──────── DATASET RECORDS ────────

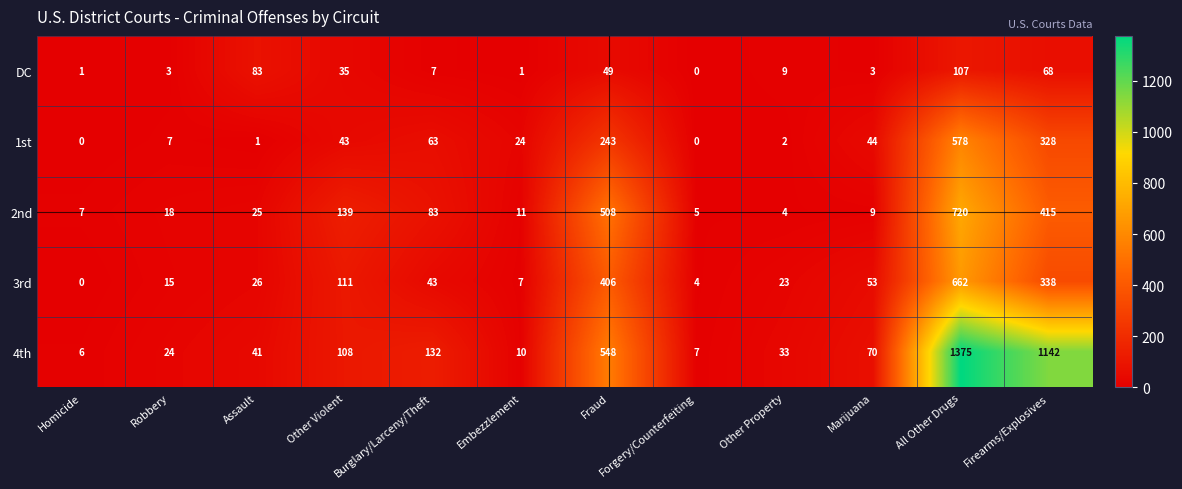

Between Burglary/Larceny/Theft and Other Property, which series saw the biggest shift?

4th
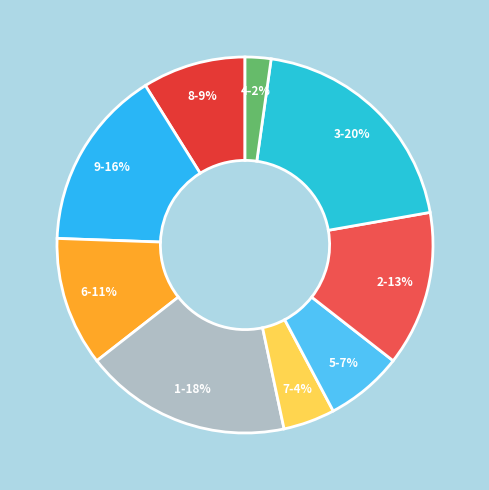

Is the sum of 5 and 3 greater than half?

No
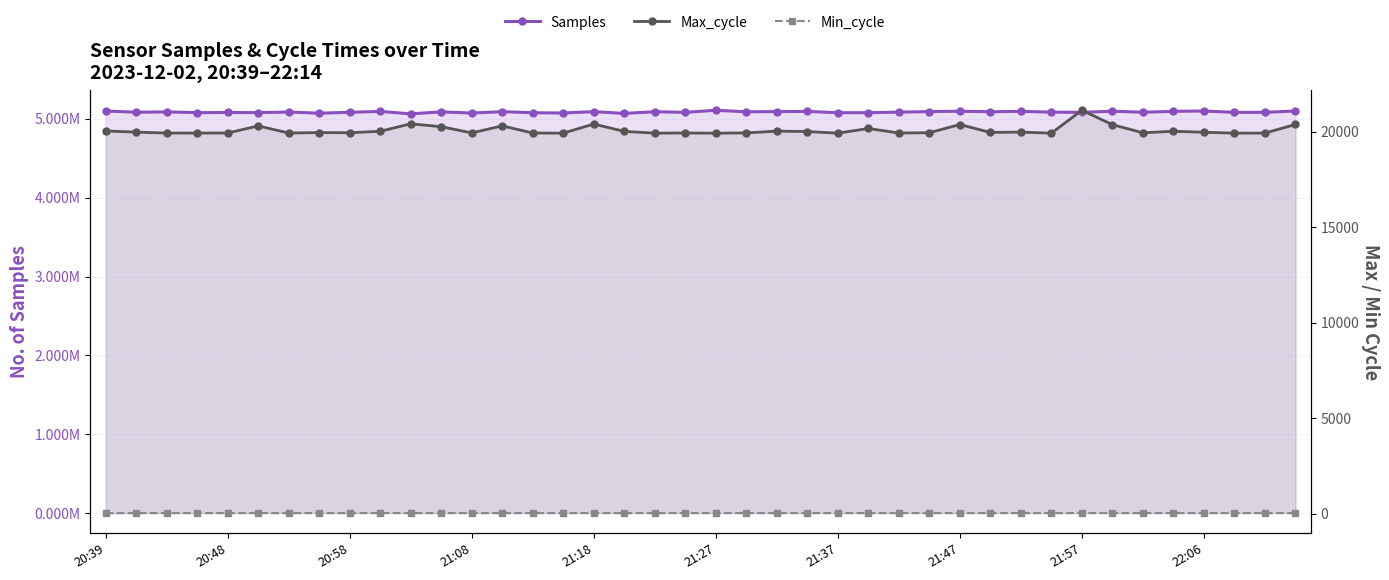

What is the total value across all series at 21:47?

5116696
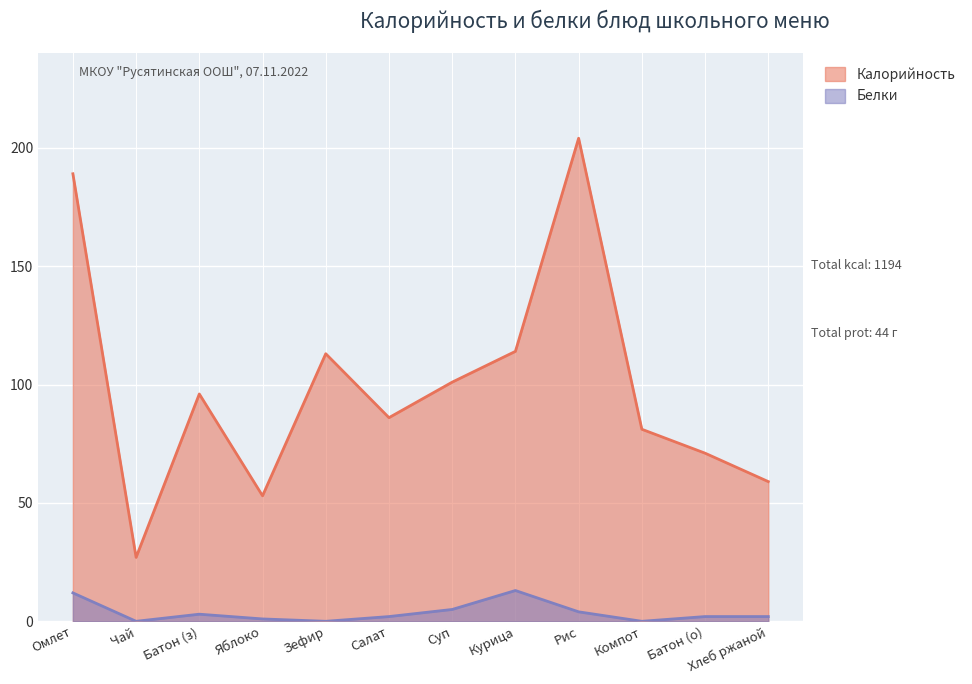

Reading left to right, what are all the values shown in this chart?

Калорийность: 189.0	27.0	96.0	53.0	113.0	86.0	101.0	114.0	204.0	81.1	71.0	59.0
Белки: 12.0	0.0	3.0	1.0	0.0	2.0	5.0	13.0	4.0	0.0	2.0	2.0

────────

* WHAT IS REQUIRED: Copy out every line of text in the records above without changing a word, and leave the pictures out of your answer.

* COMPLETED EXERCISE:
Between Burglary/Larceny/Theft and Other Property, which series saw the biggest shift?

4th

Is the sum of 5 and 3 greater than half?

No

What is the total value across all series at 21:47?

5116696

Reading left to right, what are all the values shown in this chart?

Калорийность: 189.0	27.0	96.0	53.0	113.0	86.0	101.0	114.0	204.0	81.1	71.0	59.0
Белки: 12.0	0.0	3.0	1.0	0.0	2.0	5.0	13.0	4.0	0.0	2.0	2.0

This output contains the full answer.